Task item
Each line of the listing below, from the very first to the one that contains "Notwithstanding the Group's", is to be retyped exactly as it stands.

Data provided

_____

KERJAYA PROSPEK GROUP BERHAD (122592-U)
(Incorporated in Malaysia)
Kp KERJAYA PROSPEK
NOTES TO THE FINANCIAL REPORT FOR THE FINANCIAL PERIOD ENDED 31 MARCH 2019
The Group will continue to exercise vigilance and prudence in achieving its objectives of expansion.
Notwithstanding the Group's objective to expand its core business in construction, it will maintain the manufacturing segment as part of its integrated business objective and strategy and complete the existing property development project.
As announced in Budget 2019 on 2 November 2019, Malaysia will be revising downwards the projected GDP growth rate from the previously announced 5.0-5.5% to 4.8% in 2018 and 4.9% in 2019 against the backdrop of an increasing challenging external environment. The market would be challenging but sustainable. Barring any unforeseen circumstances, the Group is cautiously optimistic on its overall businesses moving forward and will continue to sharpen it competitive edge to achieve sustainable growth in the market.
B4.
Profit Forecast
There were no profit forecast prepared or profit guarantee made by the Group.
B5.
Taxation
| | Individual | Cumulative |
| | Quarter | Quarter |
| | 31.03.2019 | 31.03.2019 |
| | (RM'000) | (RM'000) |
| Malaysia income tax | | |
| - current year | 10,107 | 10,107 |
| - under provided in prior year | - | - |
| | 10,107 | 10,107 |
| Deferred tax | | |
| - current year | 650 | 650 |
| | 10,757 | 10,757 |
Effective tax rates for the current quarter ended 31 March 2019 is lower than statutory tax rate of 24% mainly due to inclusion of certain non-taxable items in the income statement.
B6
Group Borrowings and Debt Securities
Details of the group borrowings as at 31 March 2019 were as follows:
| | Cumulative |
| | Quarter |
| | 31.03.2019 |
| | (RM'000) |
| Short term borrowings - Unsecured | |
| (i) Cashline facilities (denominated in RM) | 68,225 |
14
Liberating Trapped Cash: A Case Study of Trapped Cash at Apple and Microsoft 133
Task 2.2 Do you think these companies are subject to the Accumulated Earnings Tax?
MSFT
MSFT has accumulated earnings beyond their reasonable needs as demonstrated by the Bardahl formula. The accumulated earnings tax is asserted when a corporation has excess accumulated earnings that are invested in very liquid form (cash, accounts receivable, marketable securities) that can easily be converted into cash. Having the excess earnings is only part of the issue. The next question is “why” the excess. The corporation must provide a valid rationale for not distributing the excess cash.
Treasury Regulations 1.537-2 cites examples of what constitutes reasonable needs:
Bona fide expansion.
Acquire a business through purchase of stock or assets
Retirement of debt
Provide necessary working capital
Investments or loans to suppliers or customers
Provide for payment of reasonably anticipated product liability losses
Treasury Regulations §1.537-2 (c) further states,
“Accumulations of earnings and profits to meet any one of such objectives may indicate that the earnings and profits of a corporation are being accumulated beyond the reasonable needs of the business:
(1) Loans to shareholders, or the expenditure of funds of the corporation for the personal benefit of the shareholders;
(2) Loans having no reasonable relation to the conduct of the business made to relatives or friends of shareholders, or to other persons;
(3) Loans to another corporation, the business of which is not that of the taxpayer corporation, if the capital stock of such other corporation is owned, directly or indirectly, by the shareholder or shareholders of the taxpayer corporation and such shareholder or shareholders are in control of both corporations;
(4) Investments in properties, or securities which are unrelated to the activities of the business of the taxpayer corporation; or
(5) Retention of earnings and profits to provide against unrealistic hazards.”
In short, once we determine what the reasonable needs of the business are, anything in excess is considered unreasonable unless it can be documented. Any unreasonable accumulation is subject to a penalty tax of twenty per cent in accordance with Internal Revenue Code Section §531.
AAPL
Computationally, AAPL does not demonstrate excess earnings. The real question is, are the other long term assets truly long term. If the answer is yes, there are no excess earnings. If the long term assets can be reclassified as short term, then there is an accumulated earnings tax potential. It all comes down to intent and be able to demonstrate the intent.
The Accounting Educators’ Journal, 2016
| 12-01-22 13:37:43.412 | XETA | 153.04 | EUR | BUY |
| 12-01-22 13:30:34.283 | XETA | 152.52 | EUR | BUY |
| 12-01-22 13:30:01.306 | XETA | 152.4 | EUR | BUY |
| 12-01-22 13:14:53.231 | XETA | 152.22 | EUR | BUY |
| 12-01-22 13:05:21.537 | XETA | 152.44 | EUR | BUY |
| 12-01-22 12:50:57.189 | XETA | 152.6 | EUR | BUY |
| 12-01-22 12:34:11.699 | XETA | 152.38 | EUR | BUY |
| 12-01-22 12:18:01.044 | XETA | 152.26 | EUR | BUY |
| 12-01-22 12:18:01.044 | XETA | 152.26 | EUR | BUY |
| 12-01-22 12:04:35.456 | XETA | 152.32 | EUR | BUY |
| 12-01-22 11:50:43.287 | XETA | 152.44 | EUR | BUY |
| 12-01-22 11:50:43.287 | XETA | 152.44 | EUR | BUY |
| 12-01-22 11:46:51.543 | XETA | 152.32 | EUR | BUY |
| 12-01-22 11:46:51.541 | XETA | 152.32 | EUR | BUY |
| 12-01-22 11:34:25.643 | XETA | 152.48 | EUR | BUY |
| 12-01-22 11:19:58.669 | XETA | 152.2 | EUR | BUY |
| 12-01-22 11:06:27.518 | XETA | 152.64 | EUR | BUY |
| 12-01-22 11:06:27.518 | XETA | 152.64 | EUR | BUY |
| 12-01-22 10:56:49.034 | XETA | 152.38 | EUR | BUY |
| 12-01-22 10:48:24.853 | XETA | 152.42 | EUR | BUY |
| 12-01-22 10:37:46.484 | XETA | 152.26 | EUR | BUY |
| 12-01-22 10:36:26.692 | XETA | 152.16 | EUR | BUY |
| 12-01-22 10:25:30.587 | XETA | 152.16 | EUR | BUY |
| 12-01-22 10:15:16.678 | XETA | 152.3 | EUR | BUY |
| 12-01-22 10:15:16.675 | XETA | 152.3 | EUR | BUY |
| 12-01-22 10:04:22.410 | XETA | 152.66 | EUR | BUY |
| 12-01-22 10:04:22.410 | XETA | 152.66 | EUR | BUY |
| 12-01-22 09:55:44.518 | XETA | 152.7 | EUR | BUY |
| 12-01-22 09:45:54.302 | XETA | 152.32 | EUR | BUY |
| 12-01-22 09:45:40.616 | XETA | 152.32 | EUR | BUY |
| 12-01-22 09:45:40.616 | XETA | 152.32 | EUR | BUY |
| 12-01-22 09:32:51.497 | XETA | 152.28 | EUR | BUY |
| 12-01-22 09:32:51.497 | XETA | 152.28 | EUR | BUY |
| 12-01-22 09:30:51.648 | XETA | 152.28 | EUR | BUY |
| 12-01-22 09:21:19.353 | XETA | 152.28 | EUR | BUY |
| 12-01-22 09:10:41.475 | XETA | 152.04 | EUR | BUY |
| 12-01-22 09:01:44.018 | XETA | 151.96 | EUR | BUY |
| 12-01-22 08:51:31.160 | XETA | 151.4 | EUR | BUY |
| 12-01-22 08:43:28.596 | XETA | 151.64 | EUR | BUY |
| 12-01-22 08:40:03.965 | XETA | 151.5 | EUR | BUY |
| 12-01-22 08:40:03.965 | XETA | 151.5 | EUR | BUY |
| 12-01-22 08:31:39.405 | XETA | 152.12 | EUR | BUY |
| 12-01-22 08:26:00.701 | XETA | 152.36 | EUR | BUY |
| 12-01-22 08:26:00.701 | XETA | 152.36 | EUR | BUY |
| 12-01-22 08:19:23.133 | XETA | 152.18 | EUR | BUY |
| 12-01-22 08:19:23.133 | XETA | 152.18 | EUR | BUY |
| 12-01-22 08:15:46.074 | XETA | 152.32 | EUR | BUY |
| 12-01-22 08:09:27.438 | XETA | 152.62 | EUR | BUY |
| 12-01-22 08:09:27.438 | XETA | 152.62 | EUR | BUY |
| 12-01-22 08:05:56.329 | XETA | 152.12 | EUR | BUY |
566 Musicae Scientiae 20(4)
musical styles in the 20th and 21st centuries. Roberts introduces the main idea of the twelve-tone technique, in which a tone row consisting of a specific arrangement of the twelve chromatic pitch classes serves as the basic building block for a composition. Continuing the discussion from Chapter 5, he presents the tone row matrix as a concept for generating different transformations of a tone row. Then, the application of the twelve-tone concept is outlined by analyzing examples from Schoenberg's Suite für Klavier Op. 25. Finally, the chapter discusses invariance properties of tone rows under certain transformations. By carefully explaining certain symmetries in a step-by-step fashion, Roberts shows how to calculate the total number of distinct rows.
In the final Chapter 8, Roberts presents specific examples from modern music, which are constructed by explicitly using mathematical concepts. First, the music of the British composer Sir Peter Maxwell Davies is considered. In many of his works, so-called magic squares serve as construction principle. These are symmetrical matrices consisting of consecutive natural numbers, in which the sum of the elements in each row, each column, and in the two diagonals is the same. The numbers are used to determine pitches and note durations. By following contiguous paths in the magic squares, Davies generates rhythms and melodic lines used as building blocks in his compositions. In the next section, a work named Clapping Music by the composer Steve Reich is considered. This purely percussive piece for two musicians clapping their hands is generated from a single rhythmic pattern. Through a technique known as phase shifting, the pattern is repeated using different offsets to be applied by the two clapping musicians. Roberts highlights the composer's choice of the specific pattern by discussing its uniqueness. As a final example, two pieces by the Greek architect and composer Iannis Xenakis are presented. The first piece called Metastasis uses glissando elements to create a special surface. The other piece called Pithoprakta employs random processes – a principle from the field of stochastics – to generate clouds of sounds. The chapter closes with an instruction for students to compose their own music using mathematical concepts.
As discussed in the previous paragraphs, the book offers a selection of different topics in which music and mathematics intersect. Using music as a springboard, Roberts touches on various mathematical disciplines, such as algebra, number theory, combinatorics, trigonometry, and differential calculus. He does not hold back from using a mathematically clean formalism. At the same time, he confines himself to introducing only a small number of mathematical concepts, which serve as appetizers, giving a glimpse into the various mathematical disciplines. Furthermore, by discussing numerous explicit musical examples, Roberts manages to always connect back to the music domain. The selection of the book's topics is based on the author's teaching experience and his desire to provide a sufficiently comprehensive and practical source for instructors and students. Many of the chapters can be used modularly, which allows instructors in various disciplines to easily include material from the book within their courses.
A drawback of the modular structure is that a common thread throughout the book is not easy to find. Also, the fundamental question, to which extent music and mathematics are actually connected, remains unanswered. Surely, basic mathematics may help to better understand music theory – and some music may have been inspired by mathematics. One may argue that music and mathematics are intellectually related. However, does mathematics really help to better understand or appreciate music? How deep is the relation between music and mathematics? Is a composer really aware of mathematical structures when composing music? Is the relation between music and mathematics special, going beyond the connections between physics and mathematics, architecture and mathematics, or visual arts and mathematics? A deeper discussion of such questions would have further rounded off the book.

_____

Finished task
KERJAYA PROSPEK GROUP BERHAD (122592-U)
(Incorporated in Malaysia)
Kp KERJAYA PROSPEK
NOTES TO THE FINANCIAL REPORT FOR THE FINANCIAL PERIOD ENDED 31 MARCH 2019
The Group will continue to exercise vigilance and prudence in achieving its objectives of expansion.
Notwithstanding the Group's objective to expand its core business in construction, it will maintain the manufacturing segment as part of its integrated business objective and strategy and complete the existing property development project.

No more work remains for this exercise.